Political newcomer Alana Quintasket defeated incumbent Brian Cladoosby on Sunday for election to Swinomish Tribal Senate seat 2, according to results issued by the tribe.
According to the results announcement, 323 votes were cast, though the tribe did not report how many votes each candidate received.
Sophie Bailey ran unopposed for election to Senate seat 1, which she’s represented since 2000.
Cladoosby, Swinomish’s chairman, has served on the Senate for 35 years and as chairman for 23. The Senate, the tribe’s governing body, will elect a new chair at its next meeting.
Quintasket, 27, is an intern in the Swinomish Department of Planning and Community Development, taught Lushootseed in local schools, and studied Indigenous Rights and Social Justice at Arizona State University and American Indian studies at University of Washington. Her platform: that it was time for a new generation of leadership. Her campaign slogan was “Make Shift Happen.”
Quintasket could not be reached for comment. But in her candidate statement in qyuuqs, the Swinomish news magazine, she indicated that housing and creating economic opportunity are priorities for her.
“When we have people who are still living in poverty, people that are homeless, and elders forced to live outside of the community, does this reinforce colonization or our core indigenous values?” she wrote.
Quintasket thanked Cladoosby for his dedication to the tribe in the press release.

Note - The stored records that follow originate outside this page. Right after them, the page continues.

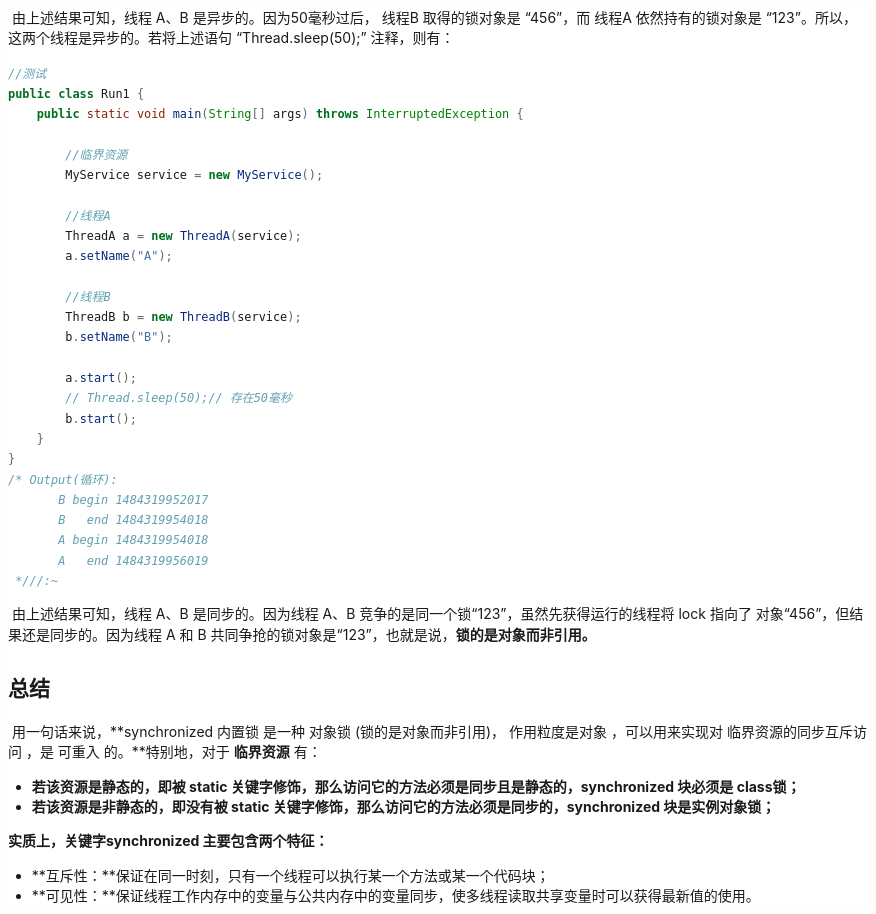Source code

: ​	由上述结果可知，线程 A、B 是异步的。因为50毫秒过后， 线程B 取得的锁对象是 “456”，而 线程A 依然持有的锁对象是 “123”。所以，这两个线程是异步的。若将上述语句 “Thread.sleep(50);” 注释，则有：

``` java
//测试
public class Run1 {
    public static void main(String[] args) throws InterruptedException {

        //临界资源
        MyService service = new MyService();

        //线程A
        ThreadA a = new ThreadA(service);
        a.setName("A");

        //线程B
        ThreadB b = new ThreadB(service);
        b.setName("B");

        a.start();
        // Thread.sleep(50);// 存在50毫秒
        b.start();
    }
}
/* Output(循环): 
       B begin 1484319952017
       B   end 1484319954018
       A begin 1484319954018
       A   end 1484319956019
 *///:~
```

​	由上述结果可知，线程 A、B 是同步的。因为线程 A、B 竞争的是同一个锁“123”，虽然先获得运行的线程将 lock 指向了 对象“456”，但结果还是同步的。因为线程 A 和 B 共同争抢的锁对象是“123”，也就是说，**锁的是对象而非引用。**

## 总结

​	用一句话来说，**synchronized 内置锁 是一种 对象锁 (锁的是对象而非引用)， 作用粒度是对象 ，可以用来实现对 临界资源的同步互斥访问 ，是 可重入 的。**特别地，对于 **临界资源** 有：

- **若该资源是静态的，即被 static 关键字修饰，那么访问它的方法必须是同步且是静态的，synchronized 块必须是 class锁；**
- **若该资源是非静态的，即没有被 static 关键字修饰，那么访问它的方法必须是同步的，synchronized 块是实例对象锁；** 

**实质上，关键字synchronized 主要包含两个特征：**

- **互斥性：**保证在同一时刻，只有一个线程可以执行某一个方法或某一个代码块；
- **可见性：**保证线程工作内存中的变量与公共内存中的变量同步，使多线程读取共享变量时可以获得最新值的使用。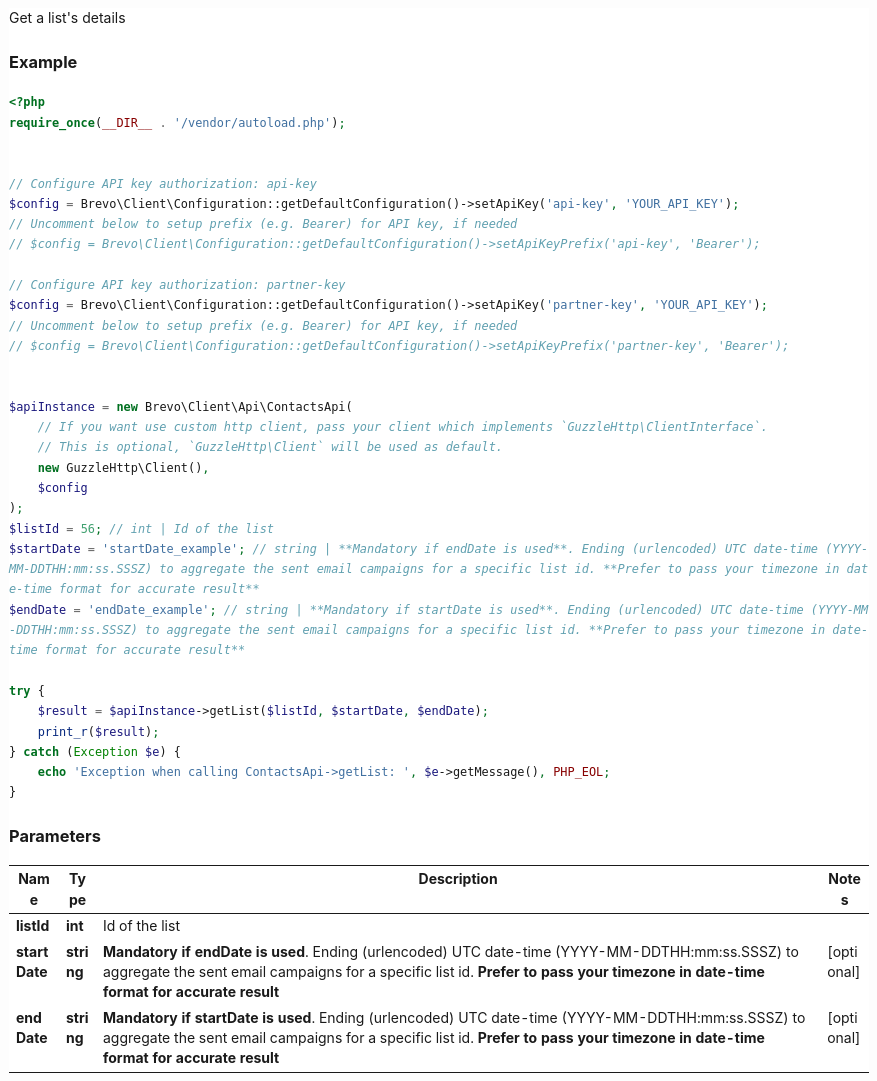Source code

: Get a list's details

### Example

```php
<?php
require_once(__DIR__ . '/vendor/autoload.php');


// Configure API key authorization: api-key
$config = Brevo\Client\Configuration::getDefaultConfiguration()->setApiKey('api-key', 'YOUR_API_KEY');
// Uncomment below to setup prefix (e.g. Bearer) for API key, if needed
// $config = Brevo\Client\Configuration::getDefaultConfiguration()->setApiKeyPrefix('api-key', 'Bearer');

// Configure API key authorization: partner-key
$config = Brevo\Client\Configuration::getDefaultConfiguration()->setApiKey('partner-key', 'YOUR_API_KEY');
// Uncomment below to setup prefix (e.g. Bearer) for API key, if needed
// $config = Brevo\Client\Configuration::getDefaultConfiguration()->setApiKeyPrefix('partner-key', 'Bearer');


$apiInstance = new Brevo\Client\Api\ContactsApi(
    // If you want use custom http client, pass your client which implements `GuzzleHttp\ClientInterface`.
    // This is optional, `GuzzleHttp\Client` will be used as default.
    new GuzzleHttp\Client(),
    $config
);
$listId = 56; // int | Id of the list
$startDate = 'startDate_example'; // string | **Mandatory if endDate is used**. Ending (urlencoded) UTC date-time (YYYY-MM-DDTHH:mm:ss.SSSZ) to aggregate the sent email campaigns for a specific list id. **Prefer to pass your timezone in date-time format for accurate result**
$endDate = 'endDate_example'; // string | **Mandatory if startDate is used**. Ending (urlencoded) UTC date-time (YYYY-MM-DDTHH:mm:ss.SSSZ) to aggregate the sent email campaigns for a specific list id. **Prefer to pass your timezone in date-time format for accurate result**

try {
    $result = $apiInstance->getList($listId, $startDate, $endDate);
    print_r($result);
} catch (Exception $e) {
    echo 'Exception when calling ContactsApi->getList: ', $e->getMessage(), PHP_EOL;
}
```

### Parameters

| Name | Type | Description  | Notes |
| ------------- | ------------- | ------------- | ------------- |
| **listId** | **int**| Id of the list | |
| **startDate** | **string**| **Mandatory if endDate is used**. Ending (urlencoded) UTC date-time (YYYY-MM-DDTHH:mm:ss.SSSZ) to aggregate the sent email campaigns for a specific list id. **Prefer to pass your timezone in date-time format for accurate result** | [optional] |
| **endDate** | **string**| **Mandatory if startDate is used**. Ending (urlencoded) UTC date-time (YYYY-MM-DDTHH:mm:ss.SSSZ) to aggregate the sent email campaigns for a specific list id. **Prefer to pass your timezone in date-time format for accurate result** | [optional] |
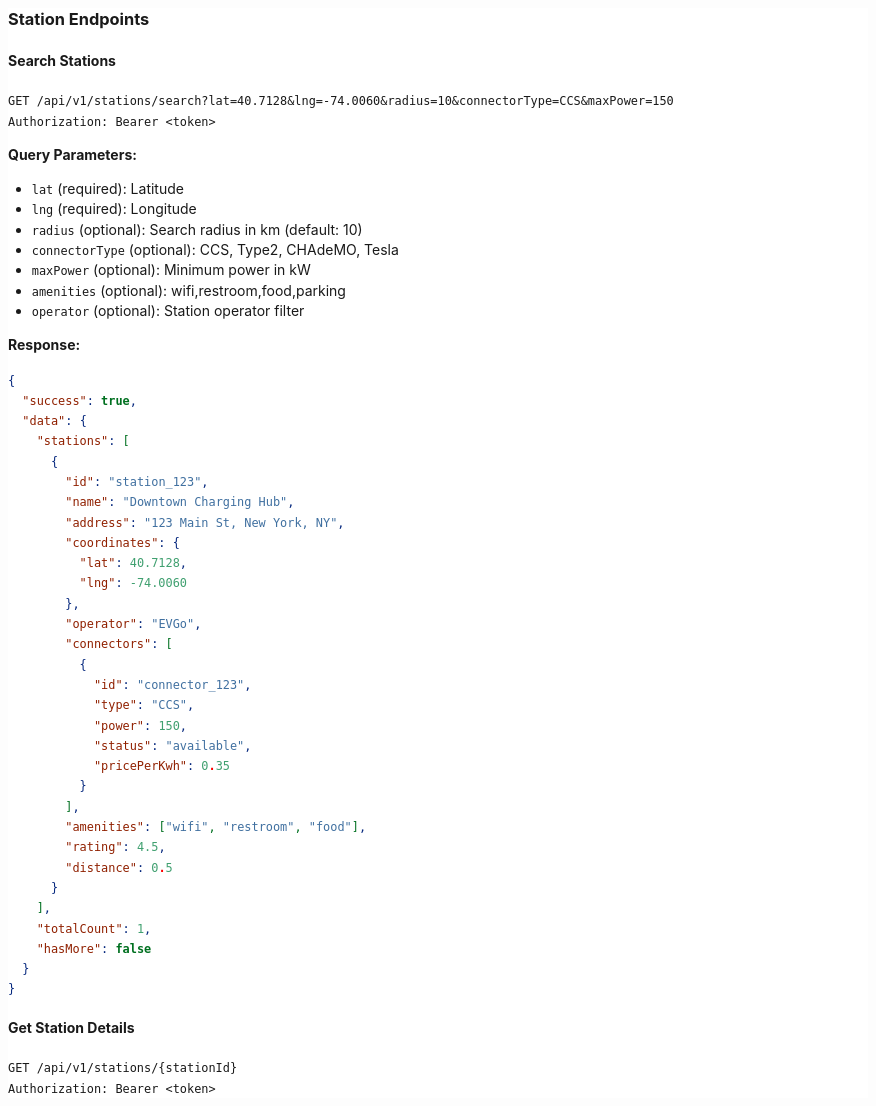 ### Station Endpoints

#### Search Stations
```http
GET /api/v1/stations/search?lat=40.7128&lng=-74.0060&radius=10&connectorType=CCS&maxPower=150
Authorization: Bearer <token>
```

**Query Parameters:**
- `lat` (required): Latitude
- `lng` (required): Longitude
- `radius` (optional): Search radius in km (default: 10)
- `connectorType` (optional): CCS, Type2, CHAdeMO, Tesla
- `maxPower` (optional): Minimum power in kW
- `amenities` (optional): wifi,restroom,food,parking
- `operator` (optional): Station operator filter

**Response:**
```json
{
  "success": true,
  "data": {
    "stations": [
      {
        "id": "station_123",
        "name": "Downtown Charging Hub",
        "address": "123 Main St, New York, NY",
        "coordinates": {
          "lat": 40.7128,
          "lng": -74.0060
        },
        "operator": "EVGo",
        "connectors": [
          {
            "id": "connector_123",
            "type": "CCS",
            "power": 150,
            "status": "available",
            "pricePerKwh": 0.35
          }
        ],
        "amenities": ["wifi", "restroom", "food"],
        "rating": 4.5,
        "distance": 0.5
      }
    ],
    "totalCount": 1,
    "hasMore": false
  }
}
```

#### Get Station Details
```http
GET /api/v1/stations/{stationId}
Authorization: Bearer <token>
```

“He has led our community at home and across the country with strength and vision. He has brought us far and is the reason that I am prepared to step into a leadership role today,” she said.
In addition to his local Senate work, Cladoosby served two terms as president of the National Congress of American Indians and as president of the Affiliated Tribes of Northwest Indians. He currently serves on the Washington Indian Gaming Association board of directors.
“I have been blessed to be chosen to serve our people, and today my heart is with you all,” Cladoosby said in the press release. “… As the longest-serving chairman in Swinomish history, I am honored to have worked with the many elders who have proceeded us and those who are seated here today.”
During his tenure as Swinomish chairman, the tribe’s economy and public services expanded.
The tribe built the Swinomish Lodge and launched other economic enterprises. The Swinomish Police Department became the first tribal law enforcement agency to be accredited by the Washington Association of Sheriffs and Police Chiefs; officers have general police authority under state law. The tribe started a dental health therapist program and opened didgwalic Wellness Center, which assists in opioid recovery.
The Swinomish Senate consists of 11 members who are elected to five-year terms; senators elect the chair, which is a full-time salaried position.
The Swinomish Tribe has more than 1,100 members, or tribal citizens, and is a signatory to the Treaty of Point Elliott of 1855. The Swinomish Reservation comprises 7,450 acres of uplands and 2,900 acres of tidelands, although Swinomish has certain treaty-protected rights within its historical territory.